If recent job cuts at U.S. Steel and idling at an ArcelorMittal blast furnace in Indiana speak to one thing, it’s the need for the state of Minnesota to step up its game for the Iron Range.
There’s a belief in the steel industry that the current pricing slump is more of a fluctuation than a full-blown indicator of a 2015-esque downturn, meaning if they’re right, the Iron Range will be spared this time around.
But what about next time?
In temporarily idling Blast Furnace No. 3 at Indiana Harbor, ArcelorMittal raises the question of under what market conditions will it come back? Temporary, for a blast furnace based on demand, might as well be indefinite, especially in the ever-changing landscape of the steel industry that is relying increasingly on more efficient electric arc furnaces.
Lourenco Goncalves, chairman, president and CEO of Cleveland-Cliffs, pointed out as much during his investor call last month. EAFs are coming slowly and only the most competitive and resilient blast furnaces will survive.
As for pellet producers, Cliffs is the one responding. The company now creates more direct-reduced iron pellets at Northshore Mining than blast furnace pellets, which will ship next year to its hot-briquetted iron plant in Toledo, Ohio. That product will feed EAFs — a big step in the direction of diversifying the company’s offerings.
The success of Toledo will have wide-reaching impacts on the Range, too, underscoring the need for Minnesota to enter the EAF market and advance the state’s steel industry into the next generation.
The good news is that there’s a path to make that happen sooner than later, if the state is willing to help. In Nashwauk, where Cliffs owns a large portion of land and minerals at the former Essar Steel Minnesota site, a project has failed to launch and state officials are fed up. They’re refusing to work with former-but-new owners, Essar Global, who drove the project into bankruptcy once already.

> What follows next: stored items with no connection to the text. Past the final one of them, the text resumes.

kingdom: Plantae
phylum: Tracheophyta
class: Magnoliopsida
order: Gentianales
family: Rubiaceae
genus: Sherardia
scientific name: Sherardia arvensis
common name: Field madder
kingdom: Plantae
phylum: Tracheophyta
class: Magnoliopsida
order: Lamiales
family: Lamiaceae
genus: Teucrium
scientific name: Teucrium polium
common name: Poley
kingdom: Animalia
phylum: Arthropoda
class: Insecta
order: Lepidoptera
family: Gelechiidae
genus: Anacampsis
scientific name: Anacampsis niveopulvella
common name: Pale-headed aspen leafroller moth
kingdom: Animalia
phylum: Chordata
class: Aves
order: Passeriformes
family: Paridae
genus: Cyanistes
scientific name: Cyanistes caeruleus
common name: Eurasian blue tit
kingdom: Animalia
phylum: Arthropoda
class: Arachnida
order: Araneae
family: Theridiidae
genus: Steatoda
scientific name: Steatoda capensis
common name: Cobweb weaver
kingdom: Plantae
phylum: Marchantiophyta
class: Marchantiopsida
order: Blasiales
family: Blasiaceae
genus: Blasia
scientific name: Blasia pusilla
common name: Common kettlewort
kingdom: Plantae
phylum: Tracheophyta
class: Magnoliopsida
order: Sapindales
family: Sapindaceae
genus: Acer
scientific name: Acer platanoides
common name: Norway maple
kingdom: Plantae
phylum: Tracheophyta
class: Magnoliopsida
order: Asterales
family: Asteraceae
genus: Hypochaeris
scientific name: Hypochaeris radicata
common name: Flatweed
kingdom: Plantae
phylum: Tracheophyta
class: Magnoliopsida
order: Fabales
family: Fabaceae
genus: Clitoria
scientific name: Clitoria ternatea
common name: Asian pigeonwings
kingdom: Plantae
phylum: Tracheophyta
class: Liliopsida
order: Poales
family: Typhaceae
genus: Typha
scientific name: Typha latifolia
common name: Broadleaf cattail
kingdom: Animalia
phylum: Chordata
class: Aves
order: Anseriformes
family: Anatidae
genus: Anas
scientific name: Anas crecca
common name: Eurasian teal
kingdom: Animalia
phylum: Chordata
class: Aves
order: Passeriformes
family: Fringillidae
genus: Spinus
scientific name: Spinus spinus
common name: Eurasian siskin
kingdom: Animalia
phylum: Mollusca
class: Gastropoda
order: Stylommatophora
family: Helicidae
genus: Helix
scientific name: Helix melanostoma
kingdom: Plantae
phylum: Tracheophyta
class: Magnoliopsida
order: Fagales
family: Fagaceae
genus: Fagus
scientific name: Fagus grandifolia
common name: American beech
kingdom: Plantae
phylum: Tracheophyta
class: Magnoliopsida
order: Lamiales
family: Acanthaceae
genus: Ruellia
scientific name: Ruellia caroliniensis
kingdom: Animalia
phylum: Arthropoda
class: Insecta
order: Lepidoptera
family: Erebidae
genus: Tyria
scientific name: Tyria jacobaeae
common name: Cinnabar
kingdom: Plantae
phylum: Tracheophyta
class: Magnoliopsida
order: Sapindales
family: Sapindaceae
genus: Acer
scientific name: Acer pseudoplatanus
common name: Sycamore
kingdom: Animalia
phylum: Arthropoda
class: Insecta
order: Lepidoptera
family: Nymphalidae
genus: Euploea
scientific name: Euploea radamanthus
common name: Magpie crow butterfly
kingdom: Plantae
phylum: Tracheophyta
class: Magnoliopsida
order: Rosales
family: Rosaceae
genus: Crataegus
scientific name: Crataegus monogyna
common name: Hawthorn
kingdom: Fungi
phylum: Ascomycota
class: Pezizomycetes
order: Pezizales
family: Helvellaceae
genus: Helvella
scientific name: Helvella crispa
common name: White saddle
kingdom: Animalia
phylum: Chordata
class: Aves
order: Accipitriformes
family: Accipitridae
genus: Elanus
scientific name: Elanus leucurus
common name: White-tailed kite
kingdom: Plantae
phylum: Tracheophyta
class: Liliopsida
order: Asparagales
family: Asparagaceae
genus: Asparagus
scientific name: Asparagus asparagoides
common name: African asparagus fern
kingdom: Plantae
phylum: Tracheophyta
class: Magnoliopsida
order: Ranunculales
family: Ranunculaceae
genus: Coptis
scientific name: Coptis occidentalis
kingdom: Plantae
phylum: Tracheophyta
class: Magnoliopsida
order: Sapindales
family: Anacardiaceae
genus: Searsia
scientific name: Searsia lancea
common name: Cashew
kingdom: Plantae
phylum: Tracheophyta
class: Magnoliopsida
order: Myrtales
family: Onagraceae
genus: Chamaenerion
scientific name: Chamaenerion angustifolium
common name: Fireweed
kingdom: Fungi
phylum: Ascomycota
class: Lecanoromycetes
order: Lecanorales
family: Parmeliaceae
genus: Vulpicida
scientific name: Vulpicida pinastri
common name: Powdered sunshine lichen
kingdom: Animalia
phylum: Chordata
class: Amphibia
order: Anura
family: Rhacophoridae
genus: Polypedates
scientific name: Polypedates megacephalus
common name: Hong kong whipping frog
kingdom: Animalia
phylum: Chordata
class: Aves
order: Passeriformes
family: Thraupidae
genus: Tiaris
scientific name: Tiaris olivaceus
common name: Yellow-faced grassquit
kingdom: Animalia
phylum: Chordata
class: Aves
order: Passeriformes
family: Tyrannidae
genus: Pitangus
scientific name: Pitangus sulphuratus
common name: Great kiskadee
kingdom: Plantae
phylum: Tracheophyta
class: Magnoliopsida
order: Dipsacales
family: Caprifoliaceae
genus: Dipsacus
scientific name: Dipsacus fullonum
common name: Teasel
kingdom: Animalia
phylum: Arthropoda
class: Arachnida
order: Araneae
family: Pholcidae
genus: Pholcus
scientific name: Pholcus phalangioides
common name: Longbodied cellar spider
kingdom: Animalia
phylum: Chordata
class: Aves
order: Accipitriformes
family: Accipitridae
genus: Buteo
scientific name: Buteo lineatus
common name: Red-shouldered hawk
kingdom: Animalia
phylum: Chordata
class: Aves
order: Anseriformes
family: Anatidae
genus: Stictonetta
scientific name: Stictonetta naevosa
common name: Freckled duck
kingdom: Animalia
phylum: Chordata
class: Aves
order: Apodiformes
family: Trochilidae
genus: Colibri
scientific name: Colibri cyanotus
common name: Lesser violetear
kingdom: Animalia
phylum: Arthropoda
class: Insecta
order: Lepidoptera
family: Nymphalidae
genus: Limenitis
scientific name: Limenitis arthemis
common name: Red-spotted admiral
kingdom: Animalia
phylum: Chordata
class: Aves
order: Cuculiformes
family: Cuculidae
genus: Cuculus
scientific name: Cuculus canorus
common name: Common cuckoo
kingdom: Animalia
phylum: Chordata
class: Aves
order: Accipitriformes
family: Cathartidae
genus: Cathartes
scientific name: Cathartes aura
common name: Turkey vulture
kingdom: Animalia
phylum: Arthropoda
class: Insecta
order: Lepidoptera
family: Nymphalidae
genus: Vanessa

If the state is serious about developing the Nashwauk land, and also moving the Range into the next generation through the EAF market, then the time is right for Gov. Tim Walz and the Department of Natural Resources to at least reach out to Cliffs — the only viable company to express interest in an HBI plant in Nashwauk — as it moves where the iron ore market is heading.
The results could be outstanding for the region. The West Range and trades unions want a project built and operated — without discern for which company does it. Minnesota wants an HBI plant to feed EAFs. And Cliffs — which completed investments at United Taconite and Northshore recently — wants to do something in Nashwauk, where it’s land and minerals holdings make it a party to be reckoned with whether or not the state pulls Essar/Mesabi Metallics’ leases.
The volatility of the market is giving us an early glimpse of the steel industry version of Darwinism — only the strongest blast furnaces will survive — where the forward-looking companies will thrive.
“We will come with something, we will come with something after HBI one, could be HBI two could be something else,” Goncalves told investors in October. “But we are going to continue to follow the trends. We are going to continue to evolve Cleveland-Cliffs to adapt to an American steel market that will continue to produce steel.”
The questions for the state now are how long can the Iron Range remain competitive in this market without a definitive step into the EAF future, and what role does it want to play in getting the region there?